Today's lords, as in feudal times, have co-opted the churches in controlling the masses.  This symbiotic relationship between State and Church is mutually advantageous.  The more things change throughout history, the more they remain the same.  The more knowledge that humanity acquires, the further backward the populace goes.  The poorer people become, the less they know, or care to know.  Caring less makes the prospect of taking control away from the masters less probable.  We, the people, have become, we, the serfs.  We will remain serfs as long as income is taxed instead of wealth, and as long as workers are willing to contribute their sons and daughters to die fighting for the lies and profits of the rich.  The yoke of oppression is alive and well within US capitalism, for it and feudalism, are the same.  
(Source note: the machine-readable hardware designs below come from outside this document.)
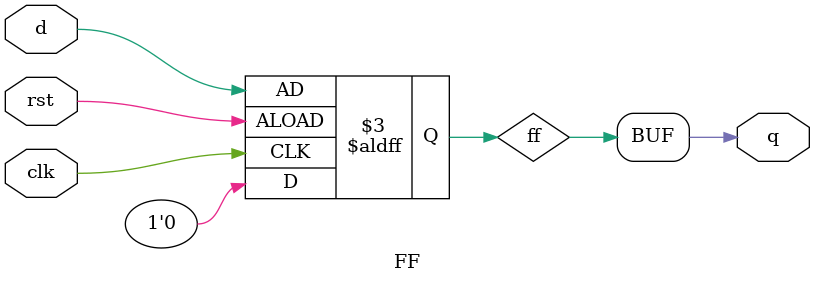
<source format=v>
module FF(input clk, input rst, input d, output q);

parameter init = 0;

reg ff; 
always @(posedge clk or posedge rst) begin
  if (!rst)
    ff <= init;
  else
    ff <= d; 
end

assign q = ff;
endmodule

</source>
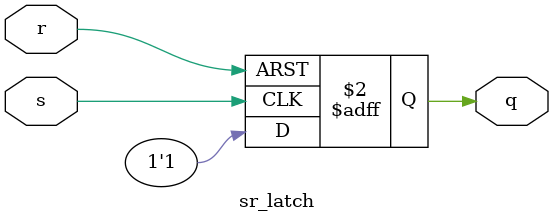
<source format=sv>
module sr_latch(
    input  logic s, r,
    output logic q,
);
    always_ff @(posedge s, posedge r) begin
        if (r)
            q <= 0;
        else if(s)
            q <= 1;
    end
endmodule
</source>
In the book, We Can Change the World, in the chapter "Hope and revolution, Dave Stratman writes, 

Revolution, in my view, does not mean simply a new economic structure, and it does not mean control by a new elite. It means transforming all the relationships in society to accord with the values, goals and idea of human life of ordinary working people.

Being Discredited?

Karl Marx has been and continues to be "discredited" by capitalists who point out that no successful Marxist society exists today.  The extent of the necessity to continue vilifying Marx suggests a recognition otherwise.  If Marx is dead, why is it necessary to continuously bury him?  If capitalism's so-called triumph over socialism is the "end of history" as the fall of the Soviet Union was depicted to be, then why does history continue to repeat itself?  Why does capitalism and neo-liberalism continue to fail the vast majority of the world's population?  Why does the massive poverty of the many exist amidst the massive wealth of the few?
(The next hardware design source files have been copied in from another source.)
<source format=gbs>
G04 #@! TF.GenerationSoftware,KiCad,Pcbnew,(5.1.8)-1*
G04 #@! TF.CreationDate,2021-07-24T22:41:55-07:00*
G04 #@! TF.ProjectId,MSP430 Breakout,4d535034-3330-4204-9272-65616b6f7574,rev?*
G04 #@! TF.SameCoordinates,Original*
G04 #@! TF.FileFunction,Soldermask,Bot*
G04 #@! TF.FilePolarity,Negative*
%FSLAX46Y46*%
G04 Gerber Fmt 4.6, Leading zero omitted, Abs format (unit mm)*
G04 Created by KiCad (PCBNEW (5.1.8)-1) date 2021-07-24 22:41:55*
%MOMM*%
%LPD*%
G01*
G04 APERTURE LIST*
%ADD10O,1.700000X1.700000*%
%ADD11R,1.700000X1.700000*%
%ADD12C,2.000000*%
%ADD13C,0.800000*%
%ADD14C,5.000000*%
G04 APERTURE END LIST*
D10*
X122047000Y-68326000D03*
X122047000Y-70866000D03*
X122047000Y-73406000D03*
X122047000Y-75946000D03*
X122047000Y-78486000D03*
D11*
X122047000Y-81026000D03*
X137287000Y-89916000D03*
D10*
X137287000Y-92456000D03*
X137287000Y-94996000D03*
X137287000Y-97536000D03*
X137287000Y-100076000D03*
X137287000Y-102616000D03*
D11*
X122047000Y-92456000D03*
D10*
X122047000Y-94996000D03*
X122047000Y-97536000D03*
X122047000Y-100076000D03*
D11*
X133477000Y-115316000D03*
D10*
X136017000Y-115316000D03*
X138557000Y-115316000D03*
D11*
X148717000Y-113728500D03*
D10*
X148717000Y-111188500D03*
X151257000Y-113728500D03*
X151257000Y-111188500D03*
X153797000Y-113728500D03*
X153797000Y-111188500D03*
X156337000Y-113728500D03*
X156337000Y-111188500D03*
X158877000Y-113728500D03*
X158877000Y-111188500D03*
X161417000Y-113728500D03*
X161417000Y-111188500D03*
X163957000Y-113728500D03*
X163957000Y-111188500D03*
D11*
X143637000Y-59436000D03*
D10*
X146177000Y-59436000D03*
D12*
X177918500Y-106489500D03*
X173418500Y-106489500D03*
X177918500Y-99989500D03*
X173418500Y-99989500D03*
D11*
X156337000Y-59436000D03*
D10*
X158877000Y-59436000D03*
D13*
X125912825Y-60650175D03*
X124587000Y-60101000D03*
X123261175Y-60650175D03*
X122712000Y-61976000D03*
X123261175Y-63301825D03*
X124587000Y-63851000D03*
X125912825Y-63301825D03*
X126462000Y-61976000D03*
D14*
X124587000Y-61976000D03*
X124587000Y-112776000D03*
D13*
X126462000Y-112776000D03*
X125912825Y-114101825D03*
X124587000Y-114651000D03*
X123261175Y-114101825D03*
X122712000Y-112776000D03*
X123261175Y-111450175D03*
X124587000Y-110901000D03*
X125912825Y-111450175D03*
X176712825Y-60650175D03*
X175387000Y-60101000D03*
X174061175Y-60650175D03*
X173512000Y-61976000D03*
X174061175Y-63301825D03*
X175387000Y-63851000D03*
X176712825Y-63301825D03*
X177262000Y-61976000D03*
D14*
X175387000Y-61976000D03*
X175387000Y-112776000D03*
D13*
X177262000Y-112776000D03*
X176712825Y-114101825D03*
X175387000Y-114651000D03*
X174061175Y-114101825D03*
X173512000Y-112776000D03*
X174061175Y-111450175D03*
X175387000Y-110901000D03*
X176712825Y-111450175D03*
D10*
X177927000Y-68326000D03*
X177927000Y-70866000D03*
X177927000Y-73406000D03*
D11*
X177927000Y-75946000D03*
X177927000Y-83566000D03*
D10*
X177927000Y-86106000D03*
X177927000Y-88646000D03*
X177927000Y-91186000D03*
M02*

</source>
Often, capitalist apologists draw a distinction between capitalism and what they call the free market.  They state that the term capitalism refers to imbalances within the free market and that criticism of capitalism is erroneous as the two terms are nor interchangeable.  Critics of Marx accuse him of skillfully and treacherously chastising capitalism for the temporary setbacks attributed to free market imbalances.  They argue that Marx's dialectic is more successful as a method in maneuvering a pro-capitalist opponent into a losing argument than it is for revealing the failures of capitalism as a system.  Regardless, whether one  embraces Marx's definition of capitalism or not, capitalism is as Marx predicted, in crisis.  Whether participatory economics can or will replace capitalism is questionable.  The world, however, cannot continue the obscene imbalances between the haves and the have-nots to continue.  Whether we call this imbalance capitalism's inherent internal contradictions, or the free market's anomalies is irrelevant, as capitalism once again nears its breaking point and humanity considers moving beyond feudalism, again. 
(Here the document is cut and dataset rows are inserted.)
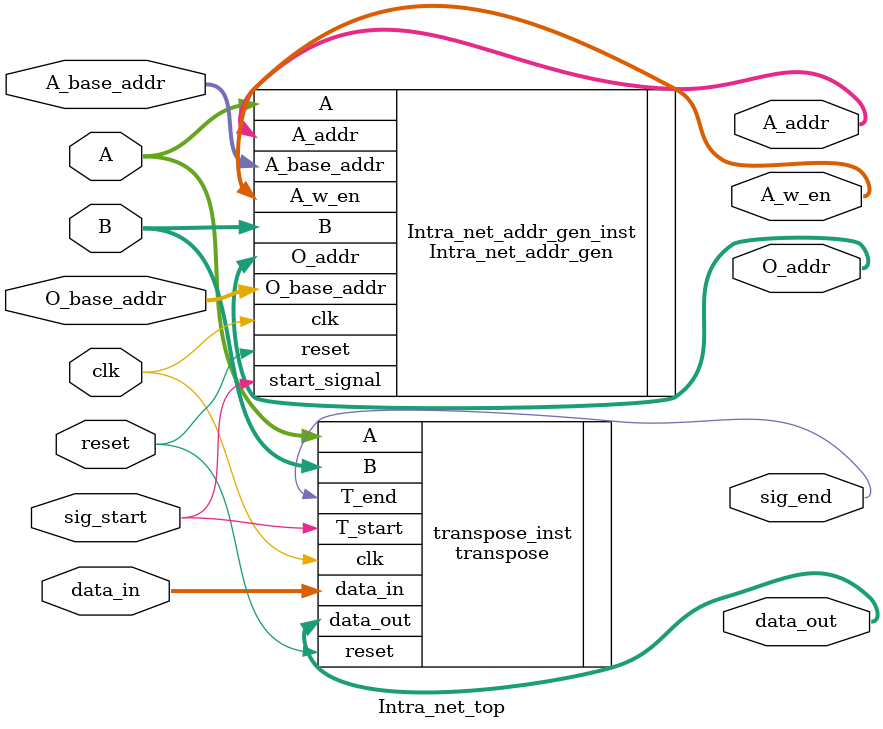
<source format=v>
`timescale 100ns/1ns
module Intra_net_top #(
    parameter integer ROW_DIM = 16,
    parameter integer COL_DIM = 16,
    parameter integer DATA_WIDTH = 8,
    parameter integer ADDR_WIDTH = 10,
    parameter integer IDX_WIDTH = 4
)(
    input wire clk,
    input wire reset,
    input wire sig_start,
    //configuration
    input wire [$clog2(COL_DIM) : 0]      A,
    input wire [$clog2(COL_DIM) : 0]      B,
    input wire [ADDR_WIDTH-1:0] O_base_addr,
    input wire [ADDR_WIDTH-1:0] A_base_addr,

    input wire [ROW_DIM*DATA_WIDTH -1 : 0] data_in,
    output wire [COL_DIM*DATA_WIDTH -1 : 0] data_out,
    output wire sig_end,

    //memory
    output wire [ADDR_WIDTH-1:0]O_addr,
    output wire [ADDR_WIDTH-1:0]A_addr,
    output wire [COL_DIM-1:0] A_w_en
);

    transpose #(
        .ROW_DIM(ROW_DIM),
        .COL_DIM(COL_DIM),
        .DATA_WIDTH(DATA_WIDTH)
    ) transpose_inst (
        .clk(clk),
        .reset(reset),
        .T_start(sig_start),
        .A(A),
        .B(B),
        .data_in(data_in),
        .data_out(data_out),
        .T_end(sig_end)
    );

    Intra_net_addr_gen #(
        .ACT_DATA_WIDTH(DATA_WIDTH),
        .ADDR_WIDTH(ADDR_WIDTH),
        .IDX_WIDTH(IDX_WIDTH),
        .COL_DIM(COL_DIM)
    ) Intra_net_addr_gen_inst (
        .clk(clk),
        .reset(reset),
        .O_base_addr(O_base_addr),
        .A_base_addr(A_base_addr),
        .A(A),
        .B(B),
        .start_signal(sig_start),
        .O_addr(O_addr),
        .A_addr(A_addr),
        .A_w_en(A_w_en)
    );

endmodule
</source>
Visions! omens! hallucinations! miracles! ecstasies!
gone down the American river!
Dreams! adorations! illuminations! religions! the whole boatload of sensitive bullshit!
Breakthroughs! over the river! flips and crucifixions!
gone down the flood! Highs! Epiphanies! Despairs! Ten years' animal screams and suicides!
Minds! New loves! Mad generation! down on the rocks of Time!
Real holy laughter in the river! They saw it all! the wild eyes! the holy yells! They bade farewell!
They jumped off the roof! to solitude! waving!
carrying flowers! Down to the river! into the street!